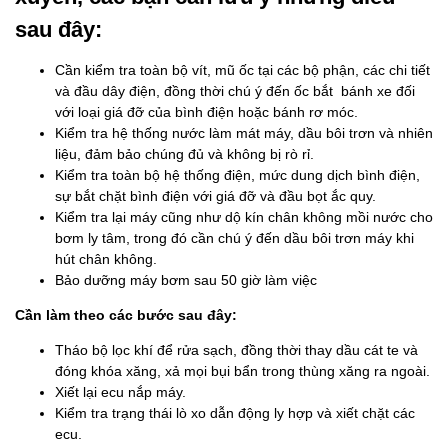
sau đây:
Cần kiểm tra toàn bộ vít, mũ ốc tại các bộ phận, các chi tiết
và đầu dây điện, đồng thời chú ý đến ốc bắt bánh xe đối
với loại giá đỡ của bình điện hoặc bánh rơ móc.
Kiểm tra hệ thống nước làm mát máy, dầu bôi trơn và nhiên
liệu, đảm bảo chúng đủ và không bị rò rỉ.
Kiểm tra toàn bộ hệ thống điện, mức dung dịch bình điện,
sự bắt chặt bình điện với giá đỡ và đầu bọt ắc quy.
Kiểm tra lại máy cũng như dộ kín chân không mồi nước cho
bơm ly tâm, trong đó cần chú ý đến dầu bôi trơn máy khi
hút chân không.
Bảo dưỡng máy bơm sau 50 giờ làm việc
Cần làm theo các bước sau đây:
Tháo bộ lọc khí để rửa sạch, đồng thời thay dầu cát te và
đóng khóa xăng, xả mọi bụi bẩn trong thùng xăng ra ngoài.
Xiết lại ecu nắp máy.
Kiểm tra trạng thái lò xo dẫn động ly hợp và xiết chặt các
ecu.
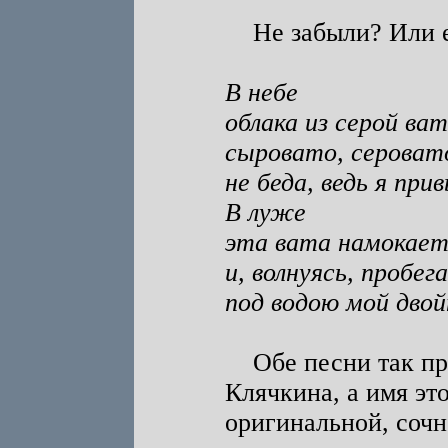
Не забыли? Или ещ
В небе
облака из серой ва
сыровато, серовато
не беда, ведь я прив
В луже
эта вата намокает
и, волнуясь, пробег
под водою мой двойн
Обе песни так про
Клячкина, а имя эт
оригинальной, сочн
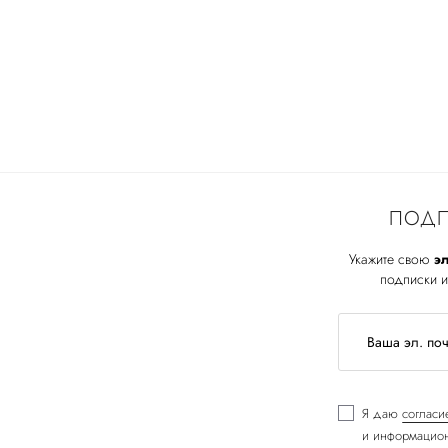
ПОДП
Укажите свою
эл
подписки и
Я даю
согласи
и информацион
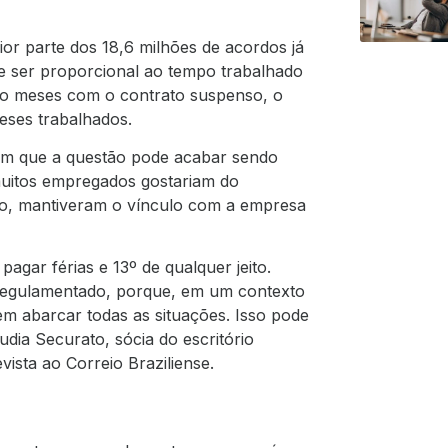
or parte dos 18,6 milhões de acordos já
e ser proporcional ao tempo trabalhado
oito meses com o contrato suspenso, o
eses trabalhados.
zem que a questão pode acabar sendo
 muitos empregados gostariam do
ado, mantiveram o vínculo com a empresa
agar férias e 13º de qualquer jeito.
r regulamentado, porque, em um contexto
sem abarcar todas as situações. Isso pode
dia Securato, sócia do escritório
ista ao Correio Braziliense.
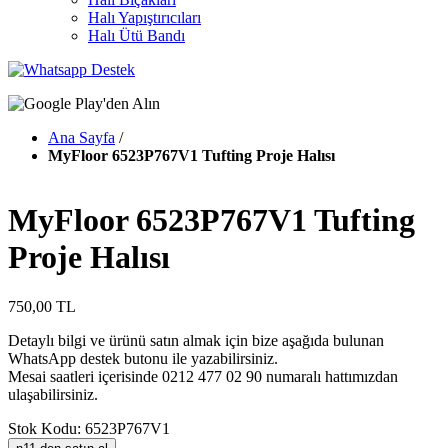
Halı Yapıştırıcıları
Halı Ütü Bandı
Ana Sayfa
/
MyFloor 6523P767V1 Tufting Proje Halısı
MyFloor 6523P767V1 Tufting
Proje Halısı
750,00 TL
Detaylı bilgi ve ürünü satın almak için bize aşağıda bulunan
WhatsApp destek butonu ile yazabilirsiniz.
Mesai saatleri içerisinde 0212 477 02 90 numaralı hattımızdan
ulaşabilirsiniz.
Stok Kodu: 6523P767V1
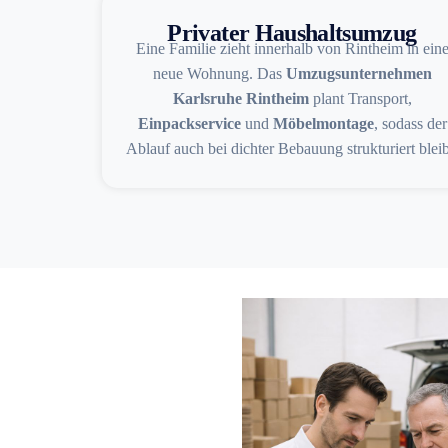
Privater Haushaltsumzug
Eine Familie zieht innerhalb von Rintheim in ein
neue Wohnung. Das
Umzugsunternehmen
Karlsruhe Rintheim
plant Transport,
Einpackservice
und
Möbelmontage
, sodass der
Ablauf auch bei dichter Bebauung strukturiert bleib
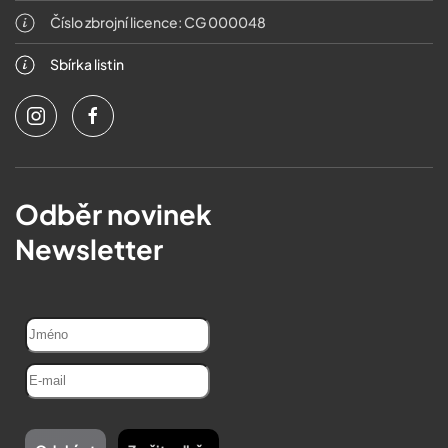
Číslo zbrojní licence: CG 000048
Sbírka listin
Odběr novinek
Newsletter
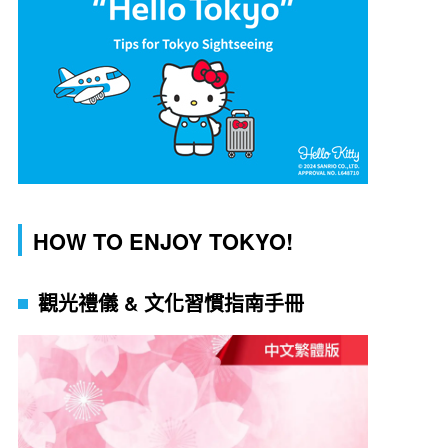
HOW TO ENJOY TOKYO!
觀光禮儀 & 文化習慣指南手冊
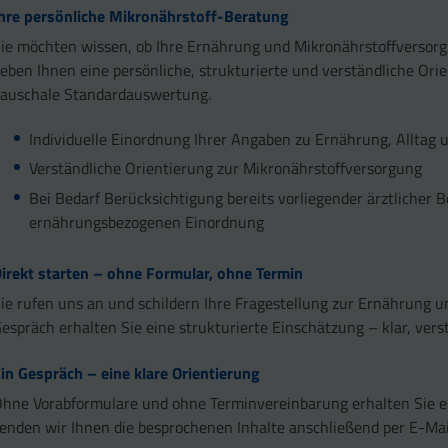
hre persönliche Mikronährstoff-Beratung
ie möchten wissen, ob Ihre Ernährung und Mikronährstoffversorg
eben Ihnen eine persönliche, strukturierte und verständliche Or
auschale Standardauswertung.
Individuelle Einordnung Ihrer Angaben zu Ernährung, Alltag
Verständliche Orientierung zur Mikronährstoffversorgung
Bei Bedarf Berücksichtigung bereits vorliegender ärztlicher
ernährungsbezogenen Einordnung
irekt starten – ohne Formular, ohne Termin
ie rufen uns an und schildern Ihre Fragestellung zur Ernährung 
espräch erhalten Sie eine strukturierte Einschätzung – klar, vers
in Gespräch – eine klare Orientierung
hne Vorabformulare und ohne Terminvereinbarung erhalten Sie
enden wir Ihnen die besprochenen Inhalte anschließend per E-Mai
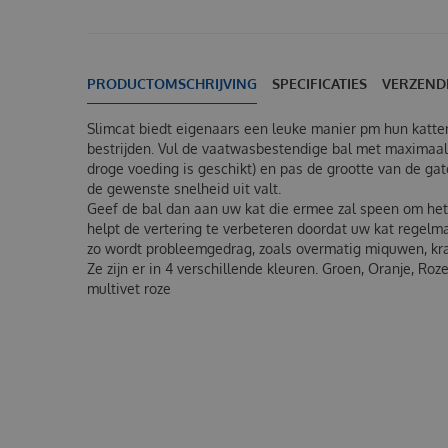
PRODUCTOMSCHRIJVING
SPECIFICATIES
VERZEND
Slimcat biedt eigenaars een leuke manier pm hun katten
bestrijden. Vul de vaatwasbestendige bal met maximaal
droge voeding is geschikt) en pas de grootte van de ga
de gewenste snelheid uit valt.
Geef de bal dan aan uw kat die ermee zal speen om het
helpt de vertering te verbeteren doordat uw kat regelm
zo wordt probleemgedrag, zoals overmatig miquwen, kr
Ze zijn er in 4 verschillende kleuren. Groen, Oranje, Ro
multivet roze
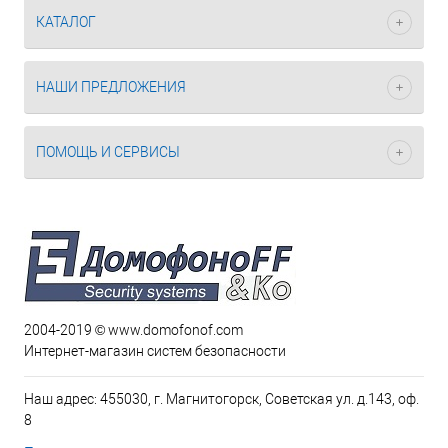
КАТАЛОГ
НАШИ ПРЕДЛОЖЕНИЯ
ПОМОЩЬ И СЕРВИСЫ
2004-2019 © www.domofonof.com
Интернет-магазин систем безопасности
Наш адрес: 455030, г. Магнитогорск, Советская ул. д.143, оф.
8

□ □ □ □ □ □ □

From the data above, write out everything exactly except the pictures.

**ANSWER BOX:**
sau đây:
Cần kiểm tra toàn bộ vít, mũ ốc tại các bộ phận, các chi tiết
và đầu dây điện, đồng thời chú ý đến ốc bắt bánh xe đối
với loại giá đỡ của bình điện hoặc bánh rơ móc.
Kiểm tra hệ thống nước làm mát máy, dầu bôi trơn và nhiên
liệu, đảm bảo chúng đủ và không bị rò rỉ.
Kiểm tra toàn bộ hệ thống điện, mức dung dịch bình điện,
sự bắt chặt bình điện với giá đỡ và đầu bọt ắc quy.
Kiểm tra lại máy cũng như dộ kín chân không mồi nước cho
bơm ly tâm, trong đó cần chú ý đến dầu bôi trơn máy khi
hút chân không.
Bảo dưỡng máy bơm sau 50 giờ làm việc
Cần làm theo các bước sau đây:
Tháo bộ lọc khí để rửa sạch, đồng thời thay dầu cát te và
đóng khóa xăng, xả mọi bụi bẩn trong thùng xăng ra ngoài.
Xiết lại ecu nắp máy.
Kiểm tra trạng thái lò xo dẫn động ly hợp và xiết chặt các
ecu.
Не забыли? Или ещ
В небе
облака из серой ва
сыровато, серовато
не беда, ведь я прив
В луже
эта вата намокает
и, волнуясь, пробег
под водою мой двойн
Обе песни так про
Клячкина, а имя эт
оригинальной, сочн
ПОДП
Укажите свою
эл
подписки и
Я даю
согласи
и информацион
or parte dos 18,6 milhões de acordos já
e ser proporcional ao tempo trabalhado
oito meses com o contrato suspenso, o
eses trabalhados.
zem que a questão pode acabar sendo
 muitos empregados gostariam do
ado, mantiveram o vínculo com a empresa
agar férias e 13º de qualquer jeito.
r regulamentado, porque, em um contexto
sem abarcar todas as situações. Isso pode
dia Securato, sócia do escritório
ista ao Correio Braziliense.
Halı Yapıştırıcıları
Halı Ütü Bandı
Ana Sayfa
/
MyFloor 6523P767V1 Tufting Proje Halısı
MyFloor 6523P767V1 Tufting
Proje Halısı
750,00 TL
Detaylı bilgi ve ürünü satın almak için bize aşağıda bulunan
WhatsApp destek butonu ile yazabilirsiniz.
Mesai saatleri içerisinde 0212 477 02 90 numaralı hattımızdan
ulaşabilirsiniz.
Stok Kodu: 6523P767V1
Privater Haushaltsumzug
Eine Familie zieht innerhalb von Rintheim in ein
neue Wohnung. Das
Umzugsunternehmen
Karlsruhe Rintheim
plant Transport,
Einpackservice
und
Möbelmontage
, sodass der
Ablauf auch bei dichter Bebauung strukturiert bleib
Číslo zbrojní licence: CG 000048
Sbírka listin
Odběr novinek
Newsletter
HOW TO ENJOY TOKYO!
觀光禮儀 & 文化習慣指南手冊
hre persönliche Mikronährstoff-Beratung
ie möchten wissen, ob Ihre Ernährung und Mikronährstoffversorg
eben Ihnen eine persönliche, strukturierte und verständliche Or
auschale Standardauswertung.
Individuelle Einordnung Ihrer Angaben zu Ernährung, Alltag
Verständliche Orientierung zur Mikronährstoffversorgung
Bei Bedarf Berücksichtigung bereits vorliegender ärztlicher
ernährungsbezogenen Einordnung
irekt starten – ohne Formular, ohne Termin
ie rufen uns an und schildern Ihre Fragestellung zur Ernährung 
espräch erhalten Sie eine strukturierte Einschätzung – klar, vers
in Gespräch – eine klare Orientierung
hne Vorabformulare und ohne Terminvereinbarung erhalten Sie
enden wir Ihnen die besprochenen Inhalte anschließend per E-Mai
PRODUCTOMSCHRIJVING
SPECIFICATIES
VERZEND
Slimcat biedt eigenaars een leuke manier pm hun katten
bestrijden. Vul de vaatwasbestendige bal met maximaal
droge voeding is geschikt) en pas de grootte van de ga
de gewenste snelheid uit valt.
Geef de bal dan aan uw kat die ermee zal speen om het
helpt de vertering te verbeteren doordat uw kat regelm
zo wordt probleemgedrag, zoals overmatig miquwen, kr
Ze zijn er in 4 verschillende kleuren. Groen, Oranje, Ro
multivet roze
КАТАЛОГ
НАШИ ПРЕДЛОЖЕНИЯ
ПОМОЩЬ И СЕРВИСЫ
2004-2019 © www.domofonof.com
Интернет-магазин систем безопасности
Наш адрес: 455030, г. Магнитогорск, Советская ул. д.143, оф.
8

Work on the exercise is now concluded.